In the case of Mills v. Gleason, 21 Cal. 280, the Court say: “ A failure to prosecute (replevin) is a breach of the undertaking,-and the legal and necessary result is that the sureties to the undertaking are liable for whatever injury the defendant has sustained.”
Perhaps we have given to this case a more elaborate examination than was necessary, but in view of the conflict in the authorities it did not seem improper to refer in some detail to them. The weight of authority is manifestly against excusing the party who has replevied goods from returning the same or responding in damages for their value, because they have been lost by the act of God, and it appears to us that upon no sound principle can he be excused.
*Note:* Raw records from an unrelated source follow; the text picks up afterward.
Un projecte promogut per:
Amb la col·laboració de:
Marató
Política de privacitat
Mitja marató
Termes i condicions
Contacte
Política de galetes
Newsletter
A plaintiff not being the owner of goods who takes them out of possession of the real owner, holds them in his own wrong, and at his own risk. He has deprived the real owner of the possession, and has also deprived him of the means of disposing of the property pending the litigation; and when at the end of perhaps a protracted litigation, it is determined that the plaintiff in the replevin suit had no right to the possession of the goods, and judgment is rendered against him for the return of the property, or its value, he can not, on principle or authority, be excused from satisfying said judgment under a plea that the property has been lost in his hands, even by the act of God. '
The demurrer to the complaint was properly sustained, and the judgment must be affirmed.
So ordered.
Myrick and Sharpsteih, JJ., concurred.